Mindfully made pieces, crafted painstakingly in the USA

by Nara Shin
on 16 November 2017

Only one set of dishware—a ceramic bowl and a plate—brings me joy daily. They were handmade for Piaule, an online-only brand that is painstakingly perfecting homewares one at a time; and as a testament to their work, I've never felt the need to own any more bowls or plates. Piaule works so painstakingly, in fact, that it's been about a year since their last release: a made-in-Japan, hardened fine crystal short and tall glass. For their much-awaited fourth release called "Vessels," they've collaborated with the same ceramicist for the aforementioned porcelain tableware set, for a large bowl ($60)—just in time for soup season—and vase ($90) that could double as a pitcher. The invisible symmetry is beautiful here: the bowl is as wide as the vase is tall. Both pieces are made in America, from 100% porcelain.

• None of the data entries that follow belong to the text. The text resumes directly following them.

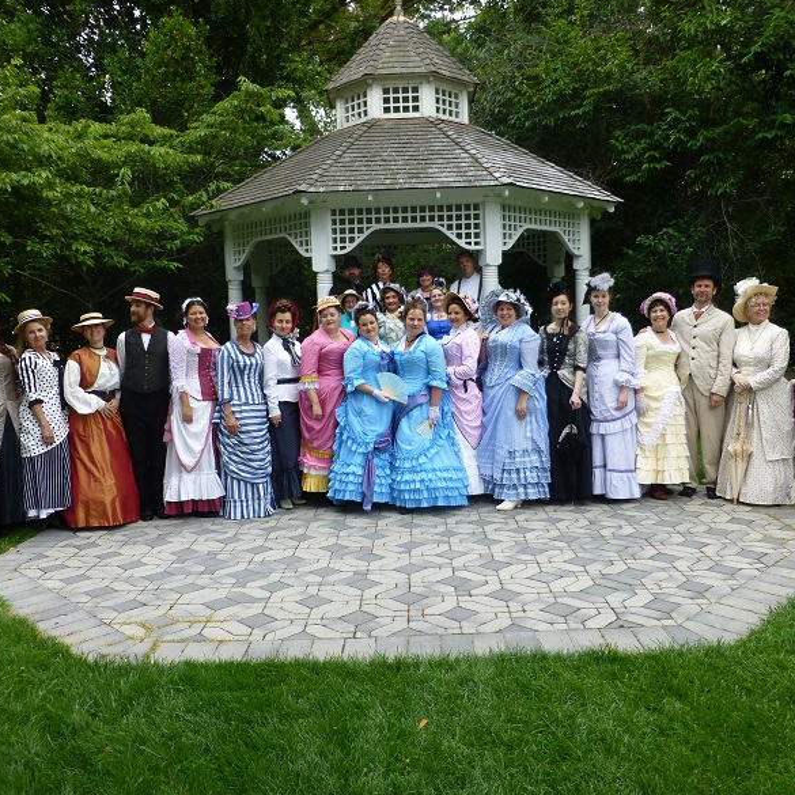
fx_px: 754
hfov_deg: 55.6
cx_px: 406
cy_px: 401
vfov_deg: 55.6
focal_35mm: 29
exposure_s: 1/125
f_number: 3.3
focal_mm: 4.3
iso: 100
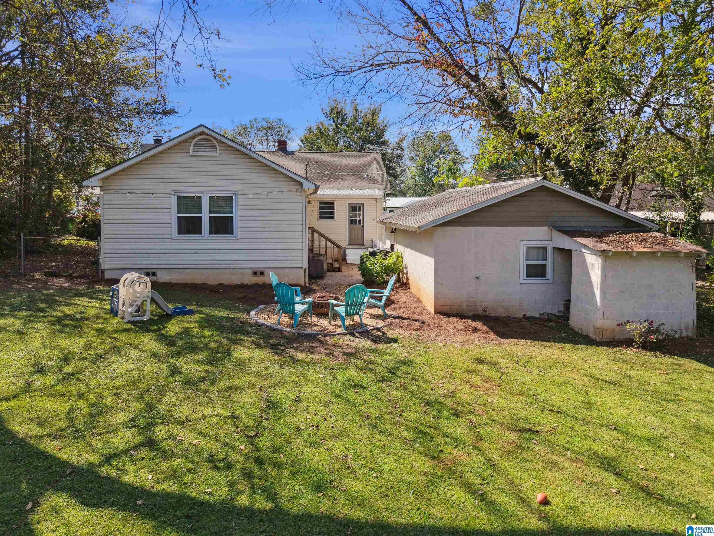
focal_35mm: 24
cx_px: 357
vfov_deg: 56.8
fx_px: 495
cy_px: 268
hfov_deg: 71.6
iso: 210
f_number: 1.8
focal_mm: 8.7
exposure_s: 1/2500
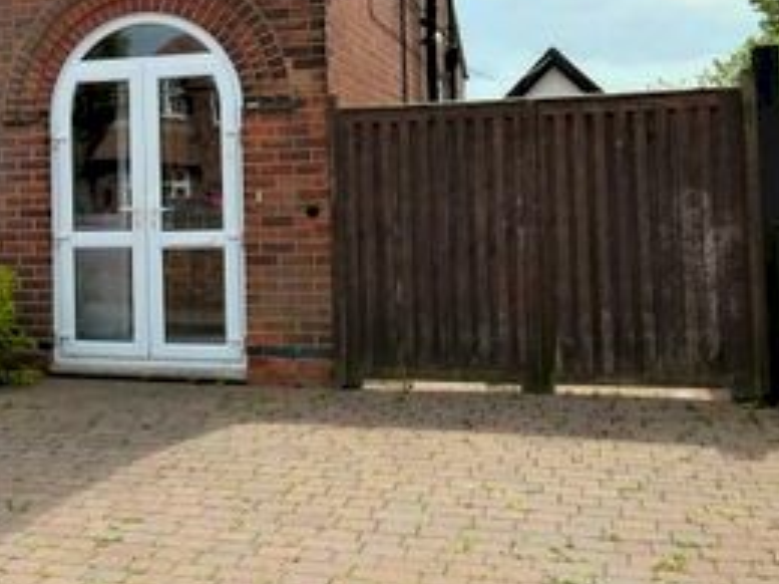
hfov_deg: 33.4
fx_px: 1215
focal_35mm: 54
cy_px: 164
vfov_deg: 26.7
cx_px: 54
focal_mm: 3.6
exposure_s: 1/1000
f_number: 3.2
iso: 80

"Production is painstaking because Trevor and I are so particular about what we like and we aren't willing to settle just for the sake of rolling out new products," Piaule founder Nolan McHugh tells CH on their unhurried process. "It's probably been a year since we released something, and I can't tell you how many things we've tried, tested, and rejected over that time. Many are still in the works, but we won't release anything until we have absolute confidence in its beauty, usefulness, and ability to stand the test of time."

McHugh reveals that they've been testing bedsheets—"a logical Piaule product"—for about two years, but they're still not ready yet. "I've lost count of how many samples we have, but probably around 50. And testing something like sheets takes a long time—at least eight hours a night. Plus we have to see how they hold up after multiple washes, ongoing use, etc. So we can't fake that, and we don't rush it. There's an easy way for us to expand our product catalog but there isn't an easy way to find stuff that we truly believe in. It takes a long time."

He adds, "Beyond that, we have another consideration which is about consumption in general. We don't want to make things that add more waste to the world unless they're truly necessary, so we look into recycling or reusing or alternative methods of production before we decide to move forward. The result though, is a small but slowly growing catalog of things that we truly love and use every single day and we hope other people will do the same."